__YOUR TASK__
Update the items below by changing every "part" to "component", keeping all other text the same.

__RECORDS TO USE__
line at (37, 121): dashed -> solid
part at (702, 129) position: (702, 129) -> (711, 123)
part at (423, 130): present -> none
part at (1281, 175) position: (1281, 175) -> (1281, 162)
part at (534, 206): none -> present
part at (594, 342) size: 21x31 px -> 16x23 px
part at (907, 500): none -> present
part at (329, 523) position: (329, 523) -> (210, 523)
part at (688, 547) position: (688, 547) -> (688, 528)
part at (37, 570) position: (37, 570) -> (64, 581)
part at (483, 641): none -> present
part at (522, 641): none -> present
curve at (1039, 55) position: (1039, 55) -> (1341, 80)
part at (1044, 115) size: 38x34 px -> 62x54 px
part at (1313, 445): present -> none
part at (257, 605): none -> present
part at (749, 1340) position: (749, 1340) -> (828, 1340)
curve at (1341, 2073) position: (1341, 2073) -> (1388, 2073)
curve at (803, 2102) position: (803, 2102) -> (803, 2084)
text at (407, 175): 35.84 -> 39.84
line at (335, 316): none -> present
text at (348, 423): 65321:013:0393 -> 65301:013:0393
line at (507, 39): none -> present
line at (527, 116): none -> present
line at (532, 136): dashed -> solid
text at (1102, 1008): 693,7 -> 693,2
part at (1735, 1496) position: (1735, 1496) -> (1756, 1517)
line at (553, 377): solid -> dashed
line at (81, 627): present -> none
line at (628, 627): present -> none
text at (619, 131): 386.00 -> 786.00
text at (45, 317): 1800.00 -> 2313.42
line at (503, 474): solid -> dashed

__CORRECT ANSWER__
line at (37, 121): dashed -> solid
component at (702, 129) position: (702, 129) -> (711, 123)
component at (423, 130): present -> none
component at (1281, 175) position: (1281, 175) -> (1281, 162)
component at (534, 206): none -> present
component at (594, 342) size: 21x31 px -> 16x23 px
component at (907, 500): none -> present
component at (329, 523) position: (329, 523) -> (210, 523)
component at (688, 547) position: (688, 547) -> (688, 528)
component at (37, 570) position: (37, 570) -> (64, 581)
component at (483, 641): none -> present
component at (522, 641): none -> present
curve at (1039, 55) position: (1039, 55) -> (1341, 80)
component at (1044, 115) size: 38x34 px -> 62x54 px
component at (1313, 445): present -> none
component at (257, 605): none -> present
component at (749, 1340) position: (749, 1340) -> (828, 1340)
curve at (1341, 2073) position: (1341, 2073) -> (1388, 2073)
curve at (803, 2102) position: (803, 2102) -> (803, 2084)
text at (407, 175): 35.84 -> 39.84
line at (335, 316): none -> present
text at (348, 423): 65321:013:0393 -> 65301:013:0393
line at (507, 39): none -> present
line at (527, 116): none -> present
line at (532, 136): dashed -> solid
text at (1102, 1008): 693,7 -> 693,2
component at (1735, 1496) position: (1735, 1496) -> (1756, 1517)
line at (553, 377): solid -> dashed
line at (81, 627): present -> none
line at (628, 627): present -> none
text at (619, 131): 386.00 -> 786.00
text at (45, 317): 1800.00 -> 2313.42
line at (503, 474): solid -> dashed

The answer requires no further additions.